If you follow the "food" thread on this blog, you already know that, when it comes to dining out at restaurants, I spoil myself terribly. To a lesser degree, I also spoil myself at the grocery store. I say "to a lesser degree" because I am not much of a cook, as you must also realize if my proudest achievement is combining red clam sauce with Velveeta Shells & Cheese. Nevertheless, I like to have adventures with food, so I am often trying new things.
Lately, I've realized that several of the flavor adventures I enjoyed the most are Cajun specialties. For example, your grocery store may carry a condiment you have never tried, called Chow Chow (above, left). Don't worry, it's not made out of dogs. It is sort of like a combination of pickle relish and mustard, only it contains chopped up pieces of squash, zucchini, onions, peppers, and maybe cauliflower, plus a unique blend of spices. It's chunky yet spreadable, tart and spicy but not overpowering (if used judiciously)...a very creditable alternative to ketchup and mustard!

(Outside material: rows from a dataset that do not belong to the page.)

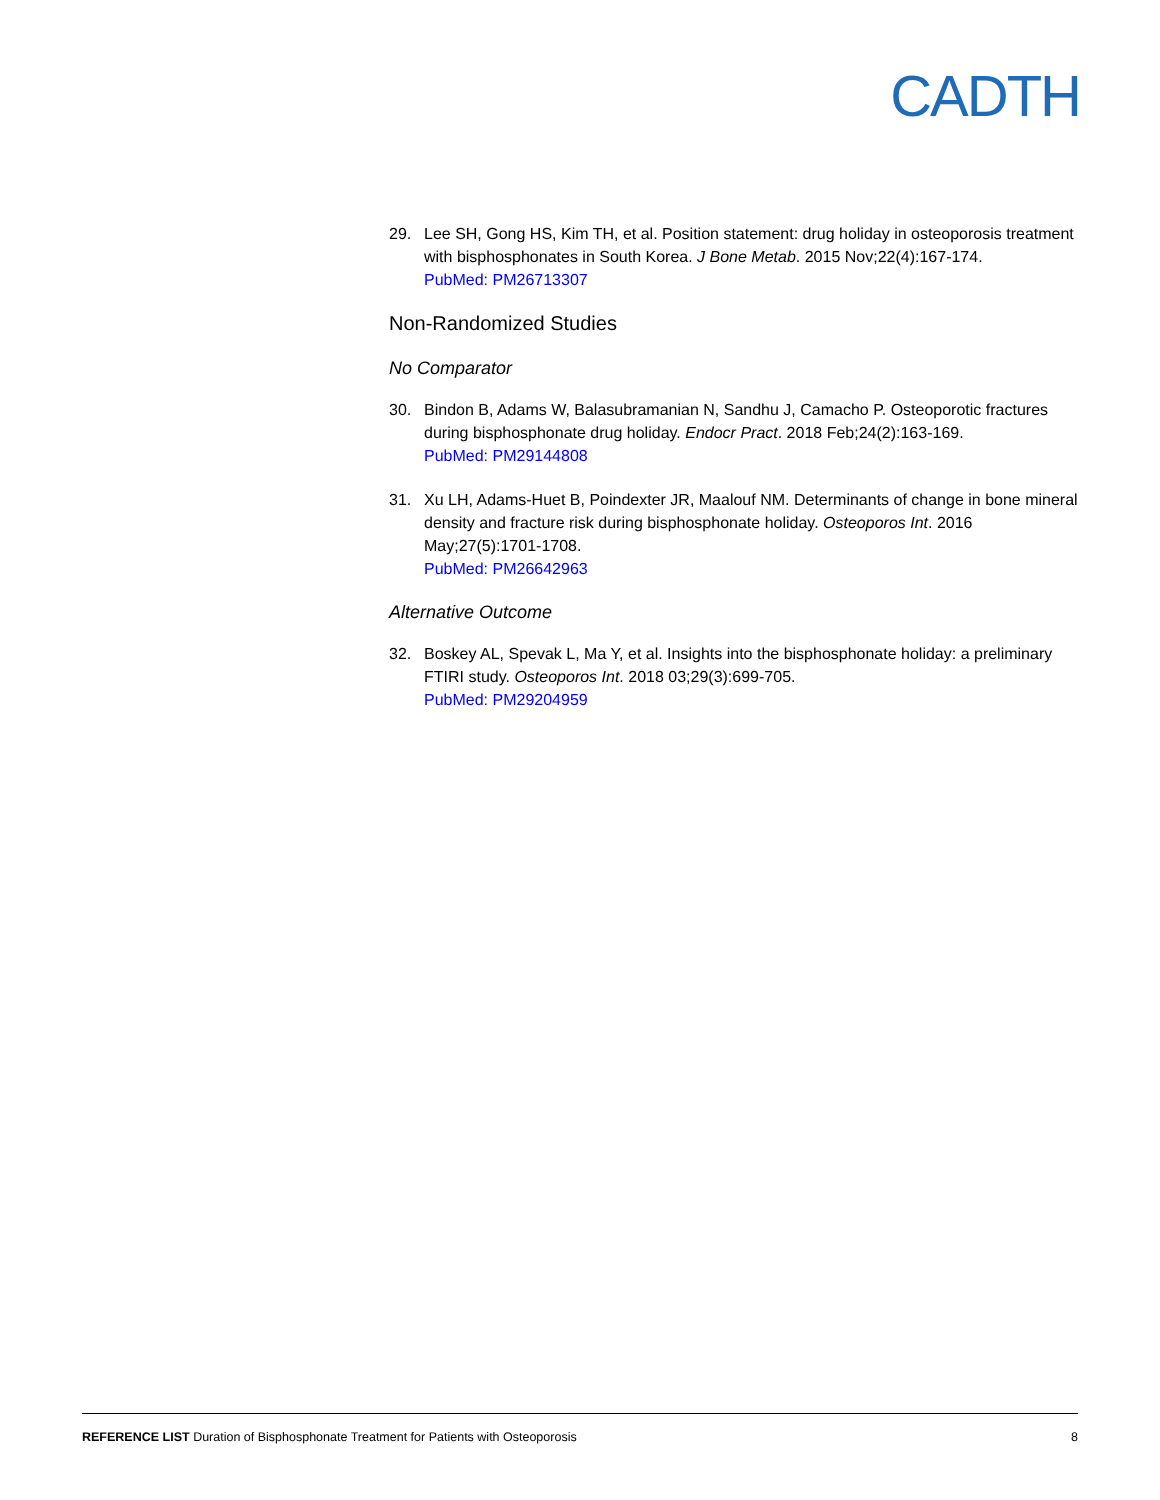CADTH
29. Lee SH, Gong HS, Kim TH, et al. Position statement: drug holiday in osteoporosis treatment with bisphosphonates in South Korea. J Bone Metab. 2015 Nov;22(4):167-174.
PubMed: PM26713307
Non-Randomized Studies
No Comparator
30. Bindon B, Adams W, Balasubramanian N, Sandhu J, Camacho P. Osteoporotic fractures during bisphosphonate drug holiday. Endocr Pract. 2018 Feb;24(2):163-169.
PubMed: PM29144808
31. Xu LH, Adams-Huet B, Poindexter JR, Maalouf NM. Determinants of change in bone mineral density and fracture risk during bisphosphonate holiday. Osteoporos Int. 2016 May;27(5):1701-1708.
PubMed: PM26642963
Alternative Outcome
32. Boskey AL, Spevak L, Ma Y, et al. Insights into the bisphosphonate holiday: a preliminary FTIRI study. Osteoporos Int. 2018 03;29(3):699-705.
PubMed: PM29204959
REFERENCE LIST Duration of Bisphosphonate Treatment for Patients with Osteoporosis
8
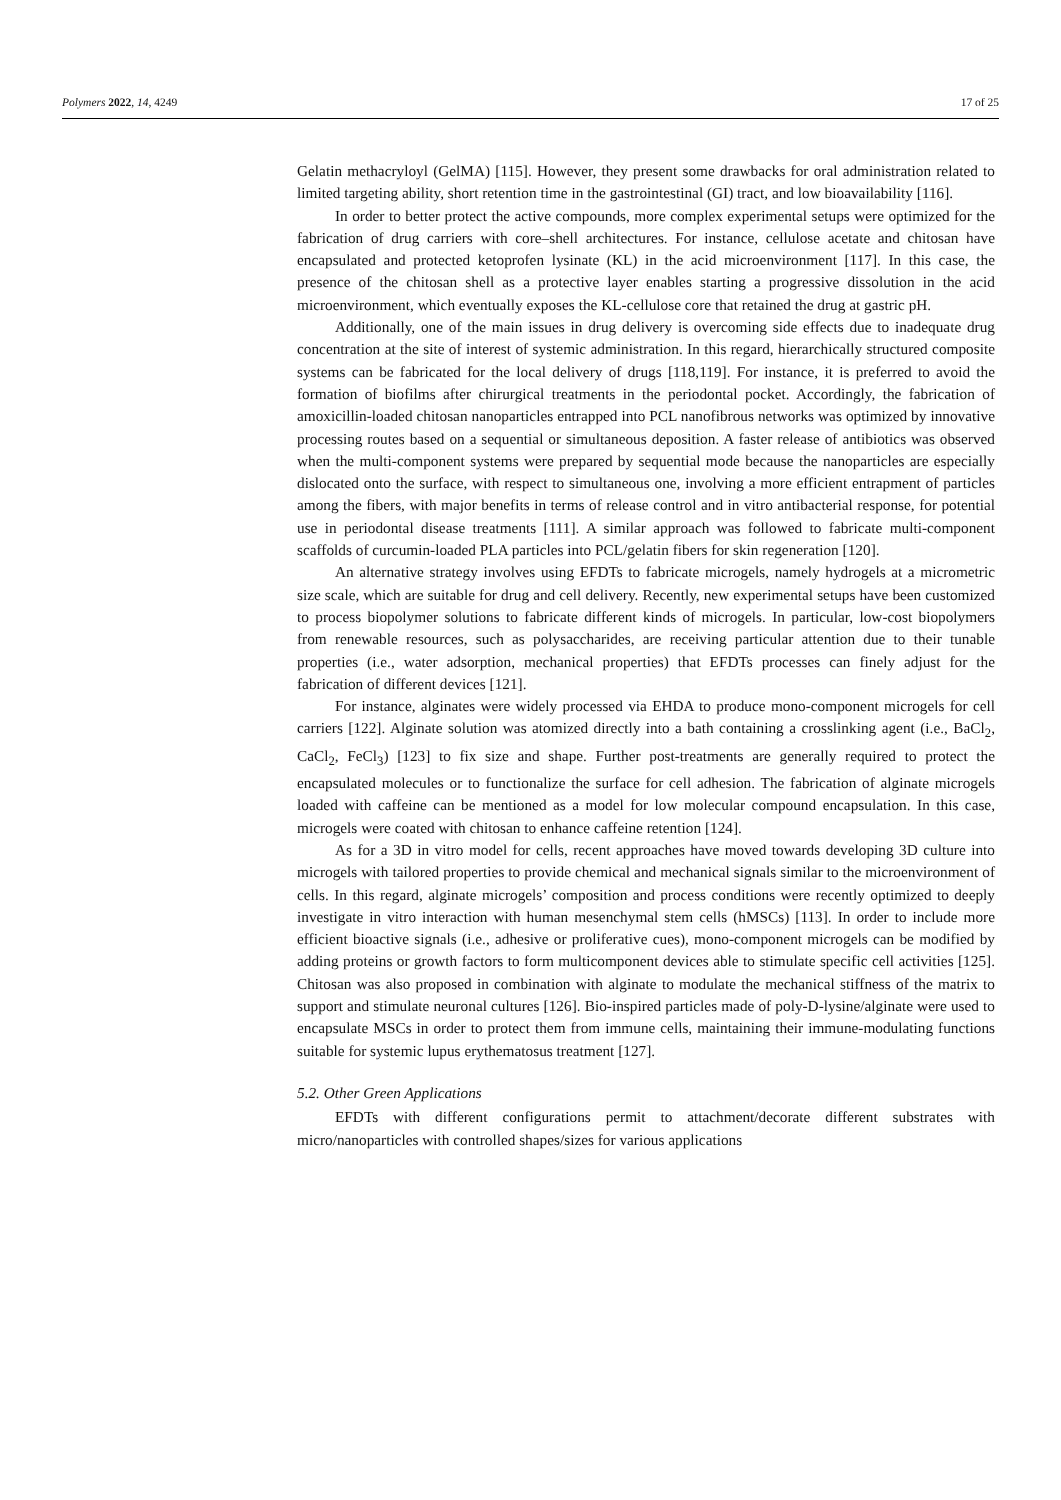Polymers 2022, 14, 4249 17 of 25
Gelatin methacryloyl (GelMA) [115]. However, they present some drawbacks for oral administration related to limited targeting ability, short retention time in the gastrointestinal (GI) tract, and low bioavailability [116].
In order to better protect the active compounds, more complex experimental setups were optimized for the fabrication of drug carriers with core–shell architectures. For instance, cellulose acetate and chitosan have encapsulated and protected ketoprofen lysinate (KL) in the acid microenvironment [117]. In this case, the presence of the chitosan shell as a protective layer enables starting a progressive dissolution in the acid microenvironment, which eventually exposes the KL-cellulose core that retained the drug at gastric pH.
Additionally, one of the main issues in drug delivery is overcoming side effects due to inadequate drug concentration at the site of interest of systemic administration. In this regard, hierarchically structured composite systems can be fabricated for the local delivery of drugs [118,119]. For instance, it is preferred to avoid the formation of biofilms after chirurgical treatments in the periodontal pocket. Accordingly, the fabrication of amoxicillin-loaded chitosan nanoparticles entrapped into PCL nanofibrous networks was optimized by innovative processing routes based on a sequential or simultaneous deposition. A faster release of antibiotics was observed when the multi-component systems were prepared by sequential mode because the nanoparticles are especially dislocated onto the surface, with respect to simultaneous one, involving a more efficient entrapment of particles among the fibers, with major benefits in terms of release control and in vitro antibacterial response, for potential use in periodontal disease treatments [111]. A similar approach was followed to fabricate multi-component scaffolds of curcumin-loaded PLA particles into PCL/gelatin fibers for skin regeneration [120].
An alternative strategy involves using EFDTs to fabricate microgels, namely hydrogels at a micrometric size scale, which are suitable for drug and cell delivery. Recently, new experimental setups have been customized to process biopolymer solutions to fabricate different kinds of microgels. In particular, low-cost biopolymers from renewable resources, such as polysaccharides, are receiving particular attention due to their tunable properties (i.e., water adsorption, mechanical properties) that EFDTs processes can finely adjust for the fabrication of different devices [121].
For instance, alginates were widely processed via EHDA to produce mono-component microgels for cell carriers [122]. Alginate solution was atomized directly into a bath containing a crosslinking agent (i.e., BaCl<sub>2</sub>, CaCl<sub>2</sub>, FeCl<sub>3</sub>) [123] to fix size and shape. Further post-treatments are generally required to protect the encapsulated molecules or to functionalize the surface for cell adhesion. The fabrication of alginate microgels loaded with caffeine can be mentioned as a model for low molecular compound encapsulation. In this case, microgels were coated with chitosan to enhance caffeine retention [124].
As for a 3D in vitro model for cells, recent approaches have moved towards developing 3D culture into microgels with tailored properties to provide chemical and mechanical signals similar to the microenvironment of cells. In this regard, alginate microgels’ composition and process conditions were recently optimized to deeply investigate in vitro interaction with human mesenchymal stem cells (hMSCs) [113]. In order to include more efficient bioactive signals (i.e., adhesive or proliferative cues), mono-component microgels can be modified by adding proteins or growth factors to form multicomponent devices able to stimulate specific cell activities [125]. Chitosan was also proposed in combination with alginate to modulate the mechanical stiffness of the matrix to support and stimulate neuronal cultures [126]. Bio-inspired particles made of poly-D-lysine/alginate were used to encapsulate MSCs in order to protect them from immune cells, maintaining their immune-modulating functions suitable for systemic lupus erythematosus treatment [127].
5.2. Other Green Applications
EFDTs with different configurations permit to attachment/decorate different substrates with micro/nanoparticles with controlled shapes/sizes for various applications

I think I have previously mentioned the wonders of the muffuletta sandwich. Muffuletta bread (right) is a flat, round loaf of dense bread, in some cases sourdough. Sliced in half horizontally, it becomes the backbone of the sandwich that shares its name, a sandwich that (in its authentic, Louisiana-born form) contains several kinds of cold cut meat, cheese, and a condiment which few of us outside Cajun or Italian-American culture can identify. But they are all wonderful, and together they are miraculous.
Today I made a very heterodox muffuletta for lunch. Actually it wasn't anything like a muffuletta sandwich, but it had two of the key ingredients, plus sliced cheddar, between two long, oval slices of so-called "St. Louis Sourdough Bread." The first ingredient was a concoction called Black Olive Tapenade (left), which contains black olives, tomatoes, garlic, capers, and other flavorful stuff, ground up into a chunky, oily paste. You can also get Green Olive Tapenade, as well as other kinds of tapenade containing such things as artichoke, but the key to a good muffy is a spreadable olive salad, and I went with black.
The other special touch was capicola (below, right), a cut of dry-cured, cooked meat from the neck and shoulder of a pig. Thin-sliced, rubbed with a delicious blend of spices and paprika, it has a texture vaguely similar to corned beef and a flavor all its own. Italian Americans pronounce the word "gabaghoul" and eat it on pizzas, salads, and sandwiches. A proper muffy is made of gabaghoul, olive tapenade, and muffuletta bread, plus salami, provolone, Swiss cheese (or rather, emmentaler), and bologna (or rather, mortadella: another wonderful Italian cold cut, from which bologna evolved).
My grocery store, particularly the deli and imported foods sections, has exposed me to a world of meats, breads, cheeses, and relishes that have distinctive flavors, textures, and appearances, compared to the homogenized and impoverished varieties American shoppers know better. Just think what eating adventures may await you in the aisles of your neighborhood supermarket!